In response to the Financial Times survey, some said it was all about home ownership, with a response like‘it’s things like homeownership that make people more conservative. Fix that, and they’ll come back’ being quite common. However, even among homeowners in the UK, Millennials are less conservative than previous generations, and show no sign of following the old trend2.

A ‘period effect’ is where an external factor impacts people of all ages simultaneously. In the UK the massive cockup that was ‘Trussonomics’ was a classic example, shifting all ages away from the Conservative Party. However, that was a brief shock whereas this survey is looking at a multi-year trend, and ‘Trussonomics’ cannot explain the same pattern in the US2.

What remains is the ‘cohort effect’: a difference that emerges among people who experience a common event at the same time. When you consider that Millennials came of age in the aftermath of the global financial crisis, and entered their thirties with homes being less affordable than ever, it starts to feel quite plausible that this context may have shaped this generation different to that of its predecessors. This seems to be borne out by the data.Millennials in both the US and UK favour more left-wing economic policies than previous generations did at the same age. They’re much more in favour of redistribution from rich to poor2. That is anathema to conservatives.

One reply to the Tweets examined above noted that Millennials get their news online and from social media, and not from the ‘legacy media’ (i.e. newspapers, free to air television)2. Despite what you think of it, social media is the ultimate democratic source of news. If you do think that social media is a sewer and that its denizens are sewer rats9, then you are simply following the conservative narrative to try to discredit social media. It is no accident that the abuse people get is mostly directed at women by misogynists, against non-white people by racists, and at others (including me) by conspiracy theorists.

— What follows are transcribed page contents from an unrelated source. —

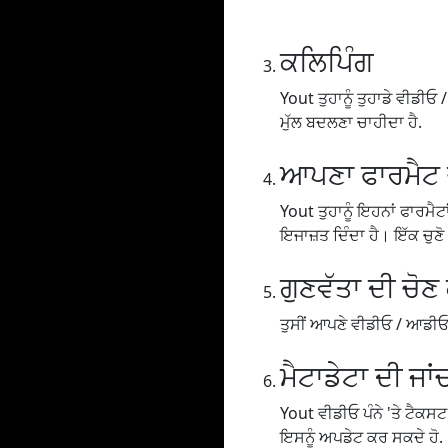
ਕਲਿਪਿੰਗ
Yout ਤੁਹਾਨੂੰ ਤੁਹਾਡੇ ਵੀਡੀਓ / 
ਮੁੱਲ ਬਦਲਣਾ ਚਾਹੀਦਾ ਹੈ.
ਆਪਣਾ ਫਾਰਮੈਟ ਚ
Yout ਤੁਹਾਨੂੰ ਇਹਨਾਂ ਫਾਰਮੈ
ਇਜਾਜ਼ਤ ਦਿੰਦਾ ਹੈ। ਇੱਕ ਚੁਣ
ਗੁਣਵੱਤਾ ਦੀ ਚੋਣ
ਤੁਸੀਂ ਆਪਣੇ ਵੀਡੀਓ / ਆਡੀਓ ਨੂੰ
ਮੈਟਾਡੇਟਾ ਦੀ ਜਾਂ
Yout ਵੀਡੀਓ ਪੰਨੇ 'ਤੇ ਟੈਕਸਟ
ਇਸਨੂੰ ਅਪਡੇਟ ਕਰ ਸਕਦੇ ਹੋ.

Almost all of these groups of abusers are RWNJs, or worse, Trumpettes (Trump enthusiasts). 

One last point; if you are getting more conservative as you get older then you have not been watching what is going on in the world.

Sources

  1. https://blotreport.com/2022/11/14/christofascist-slippery-dip/
  2. https://twitter.com/jburnmurdoch/status/1608746369505976323
  3. https://en.wikipedia.org/wiki/Millennials
  4. https://en.wikipedia.org/wiki/Baby_boomers
  5. https://en.wikipedia.org/wiki/Generation_X
  6. https://en.wikipedia.org/wiki/Silent_Generation
  7. https://www.theguardian.com/commentisfree/2022/dec/05/millennials-and-gen-z-have-deserted-the-coalition-this-could-be-dire-for-the-opposition
  8. https://en.wikipedia.org/wiki/Generation_Z
  9. https://blotreport.com/2021/03/07/among-the-sewer-rats/

4 Comments

  • Marilyn Joy Smythe says:

    Excellent article, agree totally with your comments. I feel Australia is well on the way of being free of conservative dogma and anachronistic thinking. For what it is worth, both my partner and I, the silent generation and a boomer, respectively, are very definitely not ‘conservative. Thank you.

    • admin says:

      Marilyn,
      Thanks for that. There are many other things I would have like to have said, but then the item would have been too long.

  • James Faulkner says:

    A lovely mess of statistics. I guess I’m one of those gen x-ers who is the exception to prove the rule, because of nothing else, the conservative nature of politics, business, religion and associated social phenomenon has forced me into a more socially progressive and decent frame of mind than the person I might have been.
    Some of us just aren’t so easy to shove into your little concept boxes.

    • admin says:

      James,
      It is statistics and it is about people; hardly boxes. Like you, I am supposed to get more conservative with age, but after reading much more than previously about the topics covered in this blog, I have become even more progressive than I used to be. That is why I believe that if you are becoming more conservative with age, you haven’t been listening.